Representative claims at issue in the case are shown below.
1. An isolated DNA coding for a BRCA1 polypeptide, said polypeptide having the amino acid sequence set forth in SEQ ID NO:2.
2. The isolated DNA of claim 1, wherein said DNA has the nucleotide sequence set forth in SEQ ID NO:1.
5. An isolated DNA having at least 15 nucleotides of the DNA of claim 1.
6. An isolated DNA having at least 15 nucleotides of the DNA of claim 2.
Claims 1 and 2 were considered to cover the DNA code that tells a cell to produce a specific (BRCA1) string of amino acids. Because the DNA sequence covered by claims 1 and 2 contained no exons, the Supreme Court determined that they represented cDNA sequences that were created in the laboratory from mRNA and were not naturally occurring. These claims were considered patent eligible.

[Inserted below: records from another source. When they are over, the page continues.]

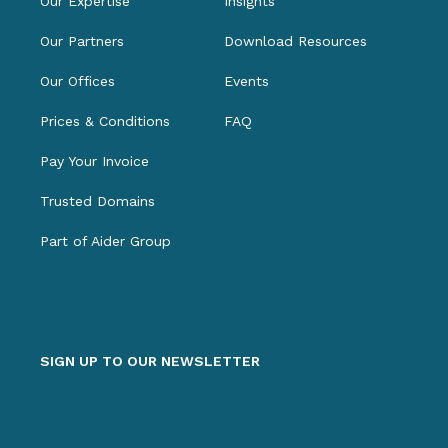
Our Expertise
Insights
Our Partners
Download Resources
Our Offices
Events
Prices & Conditions
FAQ
Pay Your Invoice
Trusted Domains
Part of Aider Group
SIGN UP TO OUR NEWSLETTER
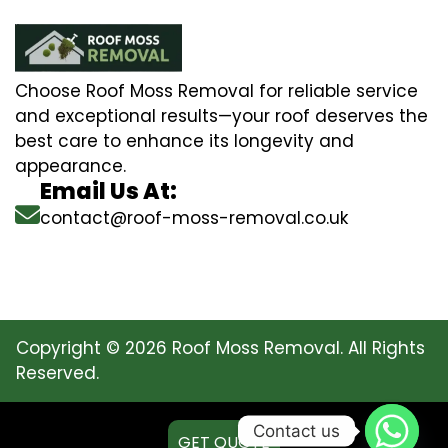
Choose Roof Moss Removal for reliable service
and exceptional results—your roof deserves the
best care to enhance its longevity and
appearance.
Email Us At:
contact@roof-moss-removal.co.uk
Copyright © 2026 Roof Moss Removal. All Rights
Reserved.
Contact us
GET QUOTE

On the other hand, claims 5 and 6 were held patent ineligible. The Supreme Court based this decision on the fact that Myriad did not create or alter any genetic information in claims 5 and 6. The court stated that separating a gene from its surrounding genetic material is not considered an act of invention. Claims 5 and 6 focus on nature-given genetic information rather than a unique chemical composition or chemical changes undercut the significance of any chemical distinctions caused by isolating DNA. The high court justices also supported its decision with Myriad’s patent specification, which highlighted Myriad’s discovery as a discovery and therefore as a law of nature.
What This Means to You
In the wake of this decision, patent portfolios should be reviewed to determine whether patents having claims to isolated DNA sequences exist. If such patents are identified, issues raised by this decision can potentially be addressed through the use of re-examination and/or reissue proceedings. Claims pending in patent applications also should be reviewed from the perspective of patent eligibility.